Too often, the government only steps in when a project has already wreaked near-irreparable damage to the environment, she wrote in a Facebook post today.

“We must think through in detail the costs and benefits attached to any endeavour that involves the exploitation of the environment,” she wrote.

"Short-term ‘benefits’ especially to only a few, should never supersede the long-term costs that would need to be borne by us and the generations after us … costs that cannot even begin to be evaluated in monetary terms."

The former trade and industry minister said the bauxite mining had allowed land owners to become “rich overnight”, but at the cost of river waters turning red.

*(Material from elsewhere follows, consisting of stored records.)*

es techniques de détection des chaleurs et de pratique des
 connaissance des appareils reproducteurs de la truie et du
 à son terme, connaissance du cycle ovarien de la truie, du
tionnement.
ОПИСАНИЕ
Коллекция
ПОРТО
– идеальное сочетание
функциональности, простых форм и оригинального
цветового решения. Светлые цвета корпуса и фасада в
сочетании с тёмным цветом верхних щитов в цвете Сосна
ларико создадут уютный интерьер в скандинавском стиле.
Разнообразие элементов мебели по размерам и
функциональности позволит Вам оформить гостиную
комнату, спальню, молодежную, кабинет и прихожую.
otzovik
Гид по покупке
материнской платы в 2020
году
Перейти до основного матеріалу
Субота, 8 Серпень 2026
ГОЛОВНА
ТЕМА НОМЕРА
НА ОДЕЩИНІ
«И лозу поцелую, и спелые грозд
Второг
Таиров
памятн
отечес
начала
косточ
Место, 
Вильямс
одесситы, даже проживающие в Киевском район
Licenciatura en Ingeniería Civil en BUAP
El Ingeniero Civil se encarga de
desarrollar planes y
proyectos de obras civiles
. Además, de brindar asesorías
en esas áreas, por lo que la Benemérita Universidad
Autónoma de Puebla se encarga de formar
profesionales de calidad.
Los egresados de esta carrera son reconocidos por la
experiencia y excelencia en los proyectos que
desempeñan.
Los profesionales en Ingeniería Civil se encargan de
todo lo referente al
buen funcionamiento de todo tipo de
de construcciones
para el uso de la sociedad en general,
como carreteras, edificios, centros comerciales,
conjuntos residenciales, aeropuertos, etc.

She said the government had apparently failed to learn from past tragedies caused by “almost unscrupulous exploitation of land and resources”, including collapsed buildings, landslides and massive flooding.

“The responsibility of care for the environment should never be taken lightly.

“A polluted environment, whether the air we breathe in order to keep alive, the water resources, and our highlands and lowlands… will impact not only us in this generation … but those generations coming after us.”

Yesterday, Natural Resources and Environment Minister Datuk Dr Wan Junaidi Tuanku Jaafar announced a three-month freeze on all bauxite mining activities in Pahang starting January 15, in order to resolve the pollution it caused.

He said the moratorium would be extended indefinitely if the industry failed to “contain” the pollution problem within three months.

Rampant bauxite mining has been blamed for turning rivers and the shoreline off Kuantan, on the peninsula’s east coast, red after two days of heavy rain last week.

Since Kuantan ramped up its mining of bauxite for export to China last year, residents in the area have complained about pollution, caused by red dust from the mining activities and leakage from lorries transporting bauxite to the Kuantan port.

It was reported that in the first 11 months of 2015, Malaysia exported more than 20 million tonnes of bauxite to China, up nearly 700% from the previous year. In 2013, it only shipped around 162,000 tonnes.

Pahang Menteri Besar Datuk Seri Adnan Yaakob said the state government had earned RM46.7 million in royalty from bauxite mining last year, compared to RM2.4 million in 2014.